Reed also announced that it would divest its Reed Business Information (RBI) arm to reduce its exposure to cyclical advertising markets. The Reed exhibitions business will be kept.
Advertising accounts for around 60 percent of revenues at RBI, which itself generates around 20 percent of Reed's 4.6 billion pound group revenues.
Numis Securities said the division could fetch around 1 billion pounds.
Numis said the ChoicePoint buy -- at 4.2 times revenues and 14 times underlying earnings -- was a "full price".
However, the broker said Reed could cover the cost of its capital via the cost-savings it expects to generate over three years.
Reed Chief Executive Crispin Davis said he was wary of imposing any deadline on when the RBI sale might occur given the credit-related turmoil in global financial markets.
He said the he expects strong interest from strategic and private equity buyers.
The ChoicePoint acquisition and planned RBI disposal were announced with what Reed described as a "more radical" move to cut costs via a restructuring plan.
This largely centres on consolidating back-office functions across the group's divisions and further centralising areas such as technology, finance, administration and procurement.
Reed, which recently returned $4 billion to shareholders after selling its education publishing assets, said it targets cost savings of 245 million pounds ($477.4 million) over 2008 to 2011 with annual savings of 100 million pounds by 2011.
The restructuring would incur costs of around 140 million pounds.
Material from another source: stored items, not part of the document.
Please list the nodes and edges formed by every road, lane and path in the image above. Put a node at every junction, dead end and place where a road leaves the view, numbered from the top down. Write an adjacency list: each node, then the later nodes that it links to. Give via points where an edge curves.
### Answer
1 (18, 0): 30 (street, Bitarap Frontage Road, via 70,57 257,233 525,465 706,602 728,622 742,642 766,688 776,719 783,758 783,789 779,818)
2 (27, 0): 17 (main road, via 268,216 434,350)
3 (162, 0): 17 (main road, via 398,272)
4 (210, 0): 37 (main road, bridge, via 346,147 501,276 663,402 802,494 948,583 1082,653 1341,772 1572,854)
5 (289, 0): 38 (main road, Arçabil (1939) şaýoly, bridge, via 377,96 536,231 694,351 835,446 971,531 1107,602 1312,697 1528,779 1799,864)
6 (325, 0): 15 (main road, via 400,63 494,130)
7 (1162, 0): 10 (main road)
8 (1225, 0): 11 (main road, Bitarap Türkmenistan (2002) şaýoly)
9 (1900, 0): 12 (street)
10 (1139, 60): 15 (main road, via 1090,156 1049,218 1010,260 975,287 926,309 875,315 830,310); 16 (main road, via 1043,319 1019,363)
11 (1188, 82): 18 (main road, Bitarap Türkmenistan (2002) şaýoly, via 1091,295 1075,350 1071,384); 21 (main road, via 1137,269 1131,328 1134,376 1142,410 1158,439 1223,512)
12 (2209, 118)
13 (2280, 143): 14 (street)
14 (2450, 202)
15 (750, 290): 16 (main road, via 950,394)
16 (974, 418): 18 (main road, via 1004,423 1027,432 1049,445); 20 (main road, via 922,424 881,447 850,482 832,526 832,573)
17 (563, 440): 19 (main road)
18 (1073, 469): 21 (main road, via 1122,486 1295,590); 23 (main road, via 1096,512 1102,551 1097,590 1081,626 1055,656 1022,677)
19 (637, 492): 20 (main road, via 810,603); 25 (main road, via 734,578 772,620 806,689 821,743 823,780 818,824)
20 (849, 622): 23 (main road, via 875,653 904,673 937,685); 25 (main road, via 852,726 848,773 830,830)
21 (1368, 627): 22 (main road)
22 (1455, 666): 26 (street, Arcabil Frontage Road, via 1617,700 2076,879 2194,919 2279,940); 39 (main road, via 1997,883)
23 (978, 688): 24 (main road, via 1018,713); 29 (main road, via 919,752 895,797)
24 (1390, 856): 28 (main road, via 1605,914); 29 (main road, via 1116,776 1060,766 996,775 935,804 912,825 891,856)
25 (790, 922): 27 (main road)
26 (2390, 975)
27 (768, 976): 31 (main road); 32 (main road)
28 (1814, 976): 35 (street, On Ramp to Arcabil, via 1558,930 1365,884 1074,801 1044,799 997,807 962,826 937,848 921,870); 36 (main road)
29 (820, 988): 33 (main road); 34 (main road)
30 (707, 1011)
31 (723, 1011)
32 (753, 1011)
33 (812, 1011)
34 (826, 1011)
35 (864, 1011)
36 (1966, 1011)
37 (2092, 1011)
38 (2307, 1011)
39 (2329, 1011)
Davis said there would be job cuts over the next three years, but it was too early to say how many. Recent UK newspaper reports have said the company is considering 1,000 job cuts.
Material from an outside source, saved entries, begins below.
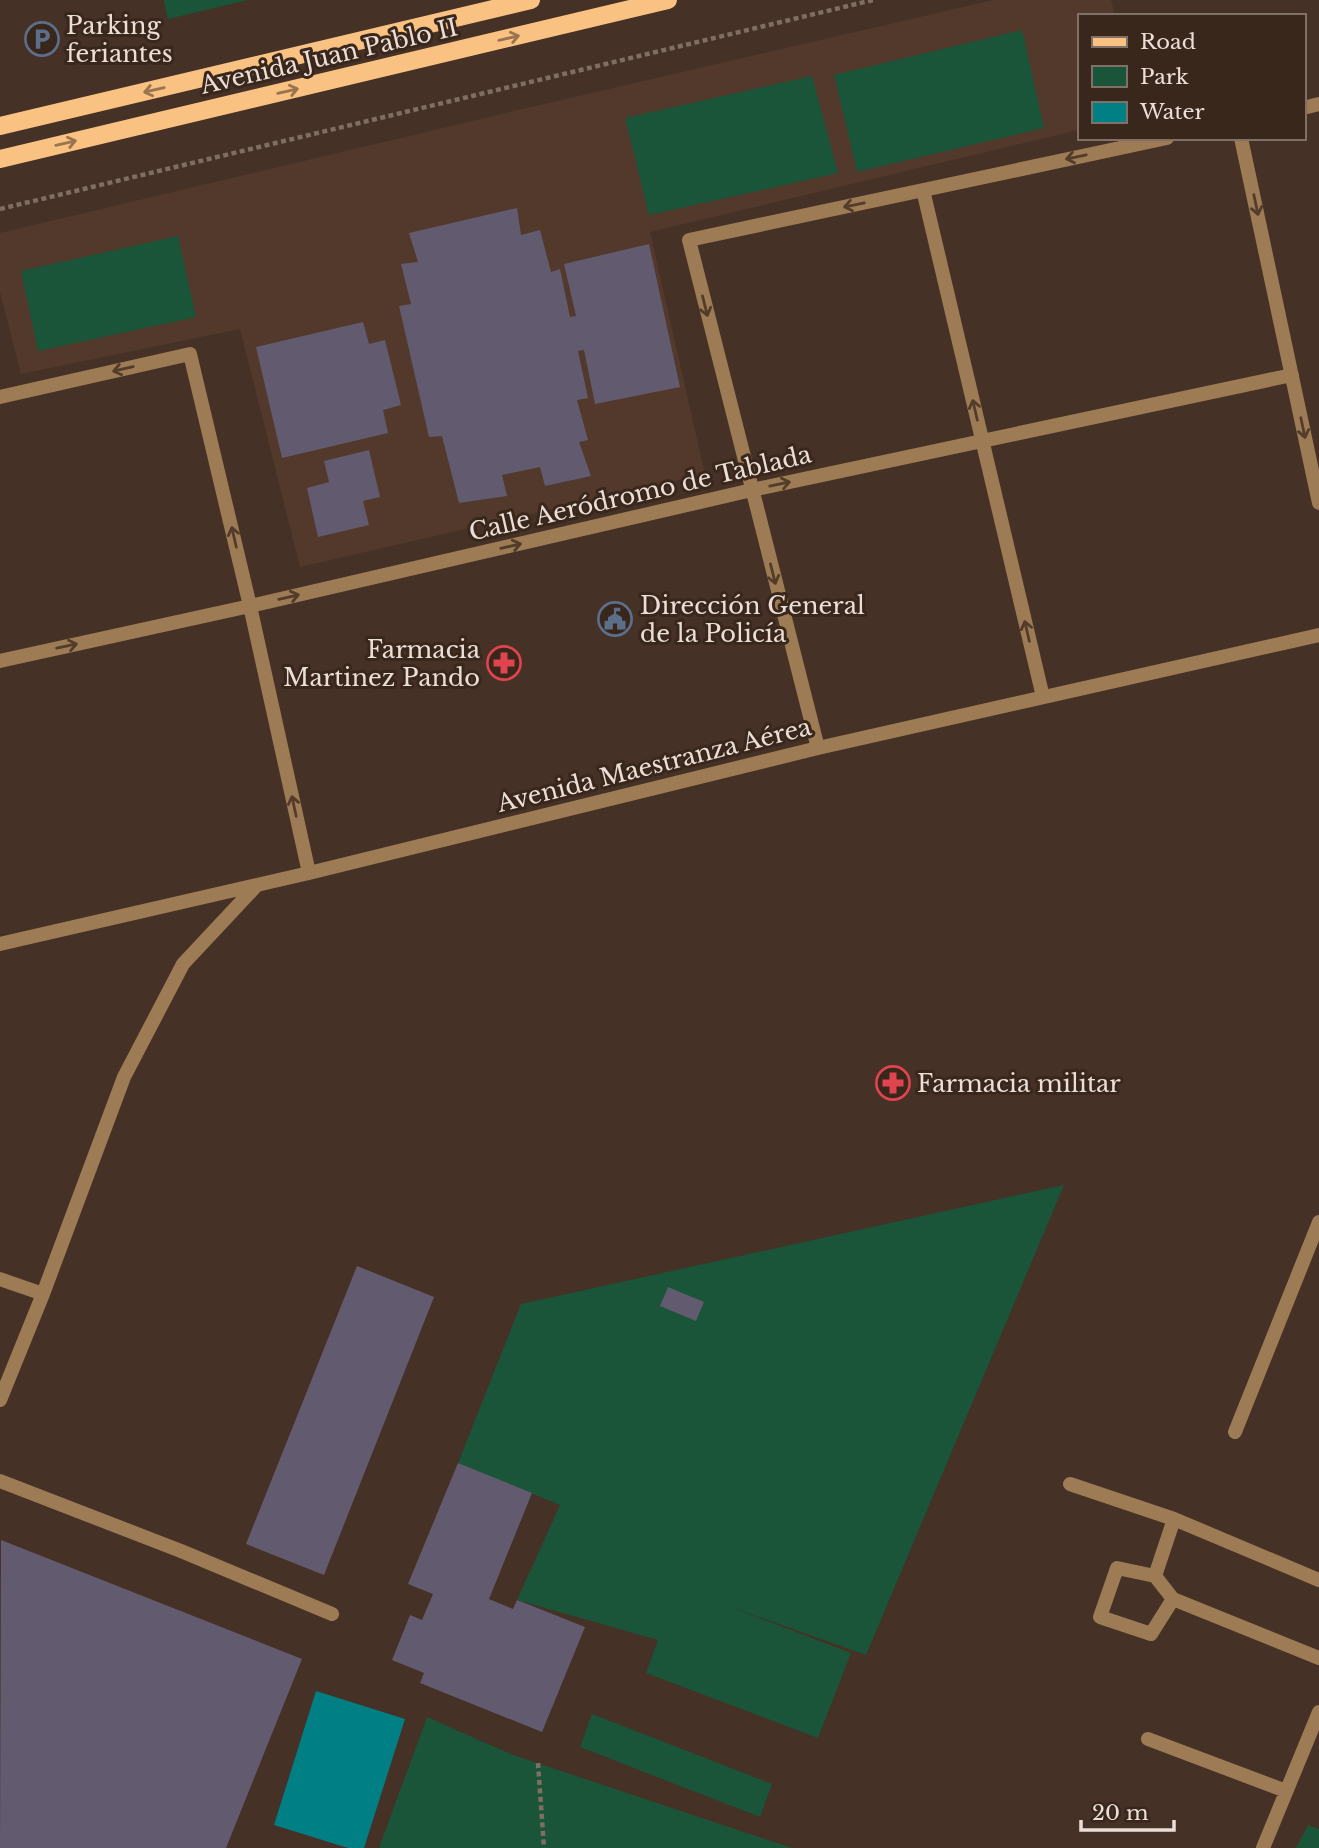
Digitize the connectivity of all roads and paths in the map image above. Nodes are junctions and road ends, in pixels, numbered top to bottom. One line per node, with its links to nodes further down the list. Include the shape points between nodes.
1 (531, 0): 4 (main road, Avenida Juan Pablo II, one-way to 4)
2 (668, 0): 7 (main road, Avenida Juan Pablo II, one-way to 2)
3 (873, 0): 9 (path)
4 (0, 126)
5 (1158, 140): 8 (street, one-way to 8)
6 (1241, 140): 10 (street, one-way to 10)
7 (0, 159)
8 (923, 190): 12 (street, one-way to 8); 13 (street, one-way to 13, via 688,240)
9 (0, 209)
10 (1292, 374): 12 (street, Calle Aeródromo de Tablada); 14 (street, one-way to 14)
11 (0, 397): 15 (street, one-way to 11, via 190,354)
12 (982, 441): 13 (street, Calle Aeródromo de Tablada, one-way to 12); 18 (street, one-way to 12)
13 (752, 490): 15 (street, Calle Aeródromo de Tablada, one-way to 13); 19 (street, one-way to 19)
14 (1319, 503)
15 (250, 606): 17 (street, Calle Aeródromo de Tablada, one-way to 15); 20 (street, one-way to 15)
16 (1319, 635): 18 (street, Avenida Maestranza Aérea)
17 (0, 661)
18 (1043, 697): 19 (street, Avenida Maestranza Aérea)
19 (818, 748): 20 (street, Avenida Maestranza Aérea)
20 (309, 873): 21 (street, Avenida Maestranza Aérea)
21 (256, 885): 22 (street, Avenida Maestranza Aérea); 25 (street, via 183,964 163,1000 124,1077)
22 (0, 944)
23 (1319, 1223): 27 (street)
24 (0, 1279): 25 (street)
25 (43, 1294): 26 (street)
26 (0, 1399)
27 (1235, 1432)
28 (0, 1481): 34 (street)
29 (1070, 1485): 30 (street)
30 (1174, 1519): 31 (street); 32 (street)
31 (1155, 1576): 33 (street); 33 (street, via 1116,1568 1100,1617 1151,1634)
32 (1319, 1580)
33 (1173, 1599): 35 (street)
34 (332, 1614)
35 (1319, 1658)
36 (1319, 1712): 39 (street)
37 (1148, 1739): 39 (street)
38 (538, 1763): 40 (path)
39 (1286, 1791): 41 (street)
40 (544, 1848)
41 (1263, 1848)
Reed's adjusted operating profit was 1.137 billion pounds, up 5 percent on the previous year and 11 percent higher on a constant currency basis.
Revenue at the publisher of science journals, legal information and specialty magazines was 4.584 billion pounds, compared with an average forecast of 4.606 billion pounds polled by Reuters Estimates.
Reed is raising the dividend 14 percent to 18.1 pence on adjusted earnings per share of 35.9 pence, up 12 percent on a constant currency basis.